Measuring critical uptime

At any given time, Johns Hopkins Hospital in Baltimore has 30 to 40 different projects under way to install new imaging equipment or upgrade existing radiology rooms and services.

The 1,017-bed facility measures uptime quarterly rather than annually, based on 24-hour, seven-day-a-week performance. Michael Harris, head of radiology, physics, and engineering in the radiology department, felt that the annual numbers were "not very practical, because the latency between the time of the event and the remedy."
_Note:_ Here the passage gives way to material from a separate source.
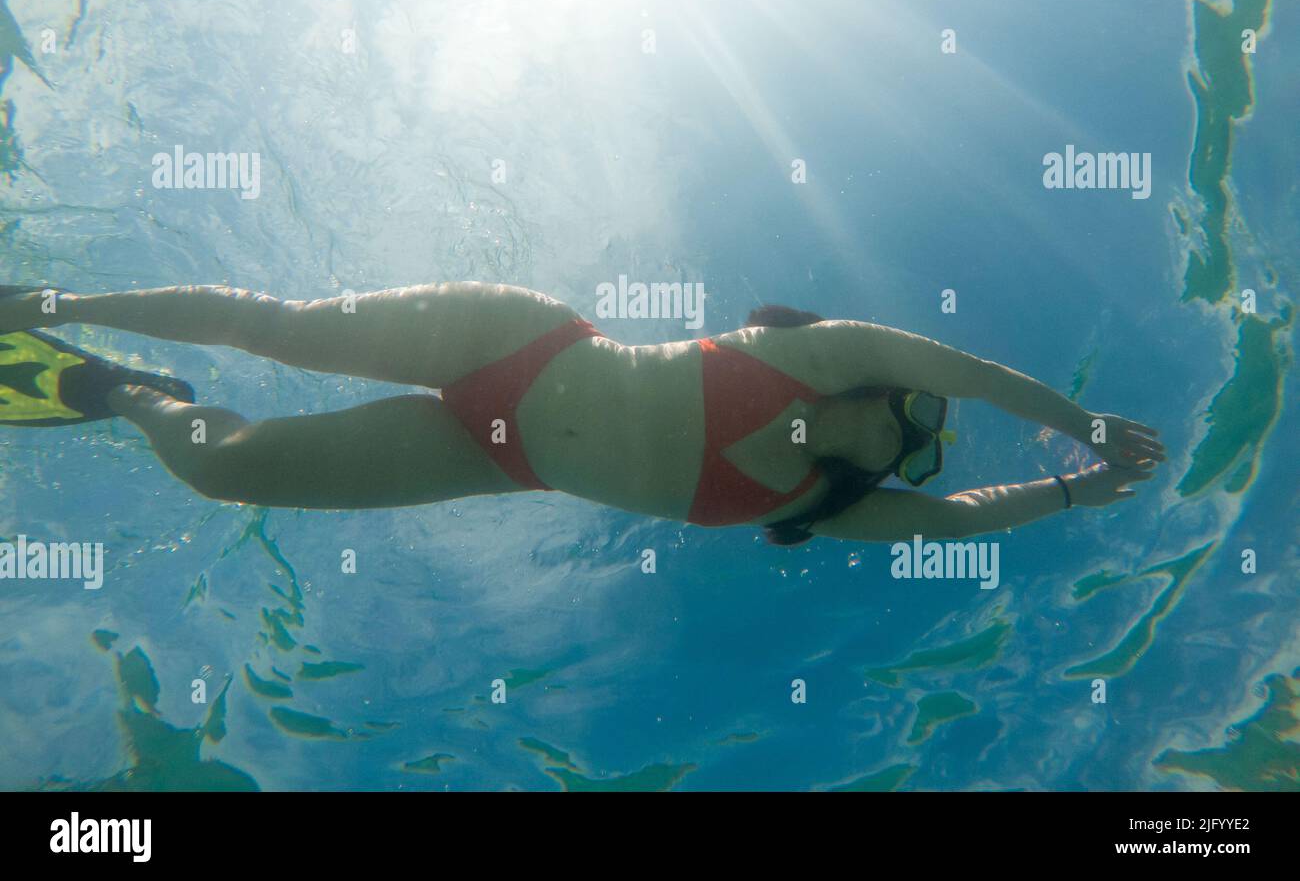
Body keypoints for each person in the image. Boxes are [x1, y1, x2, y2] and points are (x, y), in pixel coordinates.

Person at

"People forget the occurrence within a couple of months. After one year, people hardly remember the original occurrence," he said.

Based on its quarterly reports, more than 90% of Johns Hopkins' devices perform above the 98% point for uptime.

Because it has onsite engineering and service staff, an equipment issue at Loyola University Medical Center in Maywood, IL, can be addressed in approximately 15 minutes. "In that scenario, most problems can be fixed within the first hour," said Al Moretti, director of clinical engineering. "That means the equipment gets back up faster, there is no patient interruption, and there is no revenue loss. Those are the measuring points we work with."

Loyola also views downtime in the emergency room differently than downtime in one of its primary care clinics. The emergency room is running 24/7, 365 days a year; the primary care center is running Monday through Friday for nine hours each day.

With greater uptime, there is no interruption in patient flow and patient care. Another important factor is that the hospital avoids a negative reputation when it cannot fulfill its obligation to patients.

"Obviously, people who leave here are not happy customers," Moretti said. "We might not see them back here, or their 10 friends that they tell about their experience."